═══ SOURCE DOCUMENT ═══
The protagonist also has a crowbar they can use to beat up enemies in melee combat, swing around in a circle while grinding on stuff to clear off nearby enemies, or use to pound the ground.
On top of all this, there’s special amps that you can equip to yourself and to your weapons which add additional effects. Weapon amps add things like random nuclear explosions when you kill enemies, or extra ammo drops, or levelling up your weapons faster (as weapons gain xp in the game by using them more often, and become more powerful as you do so). There are melee amps which add special effects when you attack enemies, mostly in the form of expanding the AoE with some sort of added effect, like setting enemies on fire or pushing them away with wind. There are “epic amps”, which shoot out fire and lighting around you.
All of these amps are activated by building up enough “style” in combat, which is gained by doing special maneuvers (like grinding or wall running) and killing enemies; the more you do these things, the higher your meter gets, and the more of your amps turn on. Standing around or not doing much in the way of special maneuvers will cause the meter to drain, further encouraging the player to keep moving.
This all adds up to a very dynamic combat system, and it is a lot of fun maneuvering around the city and shooting stuff.
Where the game ends up struggling a bit is with repetition. Like most open-world games, the game has a main storyline, as well as some sidequests. Unlike most open-world games, there’s actually relatively few sidequests, and they mostly do something at least quasi-interesting. The game will periodically add in new random mechanics or minigames to try and mix things up, like defending a moving boat or fighting with a unique quest weapon. There are also challenges, which are all minigames, often focusing on platforming or killing a lot of enemies in a short period of time. And this is all well and good.
But the game clocks in around 30 hours long, including all the DLC, but there’s only 14 types of enemies, and none of them are especially threatening. While the game spaces out its new enemies, gradually introducing them over the course of the game, you do end up spending a lot of time throughout the game fighting the same sorts of enemies over and over again. This rapidly becomes kind of trivial; the game doesn’t really have anything to threaten you with but throwing even more enemies at you, but as long as you keep on moving, how many enemies you’re fighting is honestly mostly irrelevant.
═══ RECORDS TO USE ═══
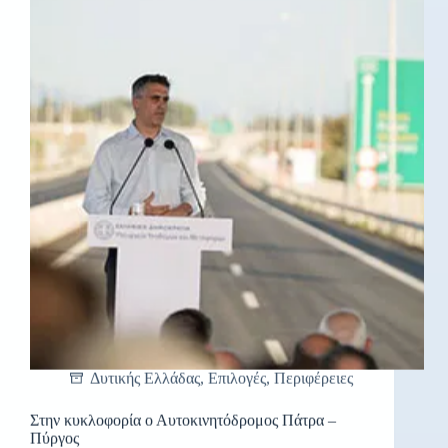
Δυτικής Ελλάδας
,
Επιλογές
,
Περιφέρειες
Στην κυκλοφορία ο Αυτοκινητόδρομος Πάτρα –
Πύργος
═══
WORK INSTRUCTIONS -
• A. Quote the game review above in full, word for word.
• B. Print the lines of the record above exactly, including its Greek text, but leave the picture out of your answer.

YOUR RESPONSES -
• A.
The protagonist also has a crowbar they can use to beat up enemies in melee combat, swing around in a circle while grinding on stuff to clear off nearby enemies, or use to pound the ground.
On top of all this, there’s special amps that you can equip to yourself and to your weapons which add additional effects. Weapon amps add things like random nuclear explosions when you kill enemies, or extra ammo drops, or levelling up your weapons faster (as weapons gain xp in the game by using them more often, and become more powerful as you do so). There are melee amps which add special effects when you attack enemies, mostly in the form of expanding the AoE with some sort of added effect, like setting enemies on fire or pushing them away with wind. There are “epic amps”, which shoot out fire and lighting around you.
All of these amps are activated by building up enough “style” in combat, which is gained by doing special maneuvers (like grinding or wall running) and killing enemies; the more you do these things, the higher your meter gets, and the more of your amps turn on. Standing around or not doing much in the way of special maneuvers will cause the meter to drain, further encouraging the player to keep moving.
This all adds up to a very dynamic combat system, and it is a lot of fun maneuvering around the city and shooting stuff.
Where the game ends up struggling a bit is with repetition. Like most open-world games, the game has a main storyline, as well as some sidequests. Unlike most open-world games, there’s actually relatively few sidequests, and they mostly do something at least quasi-interesting. The game will periodically add in new random mechanics or minigames to try and mix things up, like defending a moving boat or fighting with a unique quest weapon. There are also challenges, which are all minigames, often focusing on platforming or killing a lot of enemies in a short period of time. And this is all well and good.
But the game clocks in around 30 hours long, including all the DLC, but there’s only 14 types of enemies, and none of them are especially threatening. While the game spaces out its new enemies, gradually introducing them over the course of the game, you do end up spending a lot of time throughout the game fighting the same sorts of enemies over and over again. This rapidly becomes kind of trivial; the game doesn’t really have anything to threaten you with but throwing even more enemies at you, but as long as you keep on moving, how many enemies you’re fighting is honestly mostly irrelevant.

• B.
Δυτικής Ελλάδας
,
Επιλογές
,
Περιφέρειες
Στην κυκλοφορία ο Αυτοκινητόδρομος Πάτρα –
Πύργος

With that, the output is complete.